*EXTRAIT SOURCE*.
== == ==

L'art brut, érigé en "art outsider", a le vent en poupe au point de s'insérer dans le musée, de figurer dans les grandes manifestations d'art contemporain, de la Biennale de Venise à la FIAC, et d'entrer dans le marché de l'art.
Alors même que la conservation des oeuvres spontanées de personnes, aux marges de la "normalité" dont l'intention n'est pas de faire de l'art et qui ressortissaient au début du 20ème siècle à "'art des fous", est dûe aux psychiatres prônant l'art-thérapie puis aux collectionneurs privés.
Parmi ces derniers, Bruno Decharme a constitué, depuis trois décennies, une collection riche de plus de trois milliers d'oeuvres et Antoine de Galbert lui a ouvert les portes de la Maison Rouge dont il est le fondateur, assurant avec lui le commissariat de l'exposition intitulée "Art brut - Collection abcd/Bruno Decharme".
Son intérêt tient à ce que les commissaires n'ont pas versé dans la simple monstration mais ont opéré une sélection éclairée pour proposer "la métaphore d'un voyage" au sein du territoire de l'art brut.

== == ==

*INFORMATIONS EXTRAITES*.

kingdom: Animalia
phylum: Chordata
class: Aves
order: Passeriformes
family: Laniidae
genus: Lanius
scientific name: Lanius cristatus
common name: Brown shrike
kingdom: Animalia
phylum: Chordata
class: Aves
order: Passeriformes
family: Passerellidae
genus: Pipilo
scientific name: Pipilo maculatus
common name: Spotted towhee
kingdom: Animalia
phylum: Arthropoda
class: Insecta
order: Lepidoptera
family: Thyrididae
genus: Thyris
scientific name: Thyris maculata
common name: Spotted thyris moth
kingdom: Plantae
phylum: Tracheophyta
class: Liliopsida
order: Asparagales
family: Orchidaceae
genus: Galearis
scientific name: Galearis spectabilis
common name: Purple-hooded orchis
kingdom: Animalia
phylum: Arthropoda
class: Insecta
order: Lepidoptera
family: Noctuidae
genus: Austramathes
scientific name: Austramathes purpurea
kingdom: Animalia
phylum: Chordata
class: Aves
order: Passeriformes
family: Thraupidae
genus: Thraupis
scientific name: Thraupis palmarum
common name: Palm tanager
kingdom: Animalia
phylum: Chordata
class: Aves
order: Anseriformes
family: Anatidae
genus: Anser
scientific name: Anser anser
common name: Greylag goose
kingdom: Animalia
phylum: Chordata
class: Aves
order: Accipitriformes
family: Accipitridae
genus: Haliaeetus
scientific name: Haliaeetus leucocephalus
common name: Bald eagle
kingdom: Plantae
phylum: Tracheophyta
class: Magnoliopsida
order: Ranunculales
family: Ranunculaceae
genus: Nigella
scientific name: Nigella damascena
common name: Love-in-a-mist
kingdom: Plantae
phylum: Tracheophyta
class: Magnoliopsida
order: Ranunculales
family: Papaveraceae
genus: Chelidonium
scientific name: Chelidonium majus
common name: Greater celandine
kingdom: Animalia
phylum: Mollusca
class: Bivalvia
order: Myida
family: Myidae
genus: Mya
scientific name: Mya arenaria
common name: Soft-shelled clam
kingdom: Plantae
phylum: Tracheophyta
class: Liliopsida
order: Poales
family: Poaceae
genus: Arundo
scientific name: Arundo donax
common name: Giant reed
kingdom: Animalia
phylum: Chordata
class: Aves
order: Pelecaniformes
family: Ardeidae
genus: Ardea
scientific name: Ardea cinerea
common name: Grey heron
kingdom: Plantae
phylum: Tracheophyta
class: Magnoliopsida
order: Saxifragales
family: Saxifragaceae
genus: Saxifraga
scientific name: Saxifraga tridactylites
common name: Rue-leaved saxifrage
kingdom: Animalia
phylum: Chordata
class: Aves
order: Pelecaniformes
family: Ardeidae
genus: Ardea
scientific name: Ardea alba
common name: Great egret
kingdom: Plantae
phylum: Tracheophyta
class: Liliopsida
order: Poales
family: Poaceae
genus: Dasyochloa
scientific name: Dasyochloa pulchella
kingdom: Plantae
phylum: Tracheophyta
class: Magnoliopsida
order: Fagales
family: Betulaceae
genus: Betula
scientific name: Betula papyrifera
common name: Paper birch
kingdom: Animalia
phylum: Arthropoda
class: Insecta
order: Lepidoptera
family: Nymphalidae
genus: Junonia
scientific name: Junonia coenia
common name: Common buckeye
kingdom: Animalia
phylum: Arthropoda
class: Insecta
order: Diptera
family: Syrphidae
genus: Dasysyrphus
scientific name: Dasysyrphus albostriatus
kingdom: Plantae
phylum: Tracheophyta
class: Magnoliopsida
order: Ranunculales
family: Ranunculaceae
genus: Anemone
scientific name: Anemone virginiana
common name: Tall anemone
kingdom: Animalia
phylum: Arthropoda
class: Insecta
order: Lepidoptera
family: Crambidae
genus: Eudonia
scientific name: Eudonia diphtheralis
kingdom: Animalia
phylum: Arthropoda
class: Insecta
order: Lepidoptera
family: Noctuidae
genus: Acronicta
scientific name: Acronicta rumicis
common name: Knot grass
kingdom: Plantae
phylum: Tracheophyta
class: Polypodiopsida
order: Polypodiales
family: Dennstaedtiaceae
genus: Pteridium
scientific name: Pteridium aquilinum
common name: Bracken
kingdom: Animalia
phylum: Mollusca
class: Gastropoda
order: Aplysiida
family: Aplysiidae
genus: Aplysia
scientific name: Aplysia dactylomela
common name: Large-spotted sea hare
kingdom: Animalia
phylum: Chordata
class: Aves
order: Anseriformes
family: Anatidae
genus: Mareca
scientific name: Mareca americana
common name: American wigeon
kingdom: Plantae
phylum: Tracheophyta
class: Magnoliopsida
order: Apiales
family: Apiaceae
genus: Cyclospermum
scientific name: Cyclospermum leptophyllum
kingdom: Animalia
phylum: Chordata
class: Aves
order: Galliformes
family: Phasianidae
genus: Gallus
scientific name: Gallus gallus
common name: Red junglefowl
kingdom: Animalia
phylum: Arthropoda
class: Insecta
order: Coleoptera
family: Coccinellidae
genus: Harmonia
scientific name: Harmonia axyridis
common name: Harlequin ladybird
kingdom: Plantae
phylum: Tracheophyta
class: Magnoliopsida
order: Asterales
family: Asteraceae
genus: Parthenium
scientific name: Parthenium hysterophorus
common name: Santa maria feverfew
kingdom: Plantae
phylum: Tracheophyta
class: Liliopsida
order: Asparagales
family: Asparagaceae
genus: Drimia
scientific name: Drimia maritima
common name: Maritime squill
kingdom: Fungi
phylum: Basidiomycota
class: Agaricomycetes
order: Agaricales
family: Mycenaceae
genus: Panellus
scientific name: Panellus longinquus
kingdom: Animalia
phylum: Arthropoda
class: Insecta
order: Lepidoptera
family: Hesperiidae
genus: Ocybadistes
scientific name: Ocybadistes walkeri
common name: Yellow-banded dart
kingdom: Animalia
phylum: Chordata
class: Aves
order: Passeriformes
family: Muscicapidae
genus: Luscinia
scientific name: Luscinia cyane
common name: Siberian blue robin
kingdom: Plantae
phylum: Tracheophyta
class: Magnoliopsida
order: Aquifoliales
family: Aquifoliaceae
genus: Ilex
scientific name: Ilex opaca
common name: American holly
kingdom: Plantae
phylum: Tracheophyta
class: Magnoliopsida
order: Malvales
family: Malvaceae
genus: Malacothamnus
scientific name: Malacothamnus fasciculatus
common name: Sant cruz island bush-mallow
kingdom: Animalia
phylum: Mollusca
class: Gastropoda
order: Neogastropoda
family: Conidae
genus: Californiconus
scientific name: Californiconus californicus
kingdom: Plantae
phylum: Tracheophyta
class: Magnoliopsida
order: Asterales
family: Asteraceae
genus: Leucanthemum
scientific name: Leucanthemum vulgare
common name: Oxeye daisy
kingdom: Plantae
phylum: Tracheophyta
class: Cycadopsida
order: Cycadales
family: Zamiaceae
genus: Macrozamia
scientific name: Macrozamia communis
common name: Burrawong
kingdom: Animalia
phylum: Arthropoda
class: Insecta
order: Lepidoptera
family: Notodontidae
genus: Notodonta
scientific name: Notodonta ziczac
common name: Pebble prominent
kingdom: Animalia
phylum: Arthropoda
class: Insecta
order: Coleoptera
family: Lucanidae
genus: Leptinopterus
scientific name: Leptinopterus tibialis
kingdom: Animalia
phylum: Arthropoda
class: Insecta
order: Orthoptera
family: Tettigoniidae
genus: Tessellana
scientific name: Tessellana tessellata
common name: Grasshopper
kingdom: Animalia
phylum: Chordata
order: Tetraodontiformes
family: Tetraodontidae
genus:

== == ==

*VOS CONSIGNES*. Reproduisez le passage de l'extrait sur l'art brut en commençant à « L'art brut, érigé » et en terminant à « aux collectionneurs privés. », et changez-y « collectionneurs privés » en « amateurs privés ». Les enregistrements proviennent d'une autre source.

*RÉPONSE ATTENDUE*.
L'art brut, érigé en "art outsider", a le vent en poupe au point de s'insérer dans le musée, de figurer dans les grandes manifestations d'art contemporain, de la Biennale de Venise à la FIAC, et d'entrer dans le marché de l'art.
Alors même que la conservation des oeuvres spontanées de personnes, aux marges de la "normalité" dont l'intention n'est pas de faire de l'art et qui ressortissaient au début du 20ème siècle à "'art des fous", est dûe aux psychiatres prônant l'art-thérapie puis aux amateurs privés.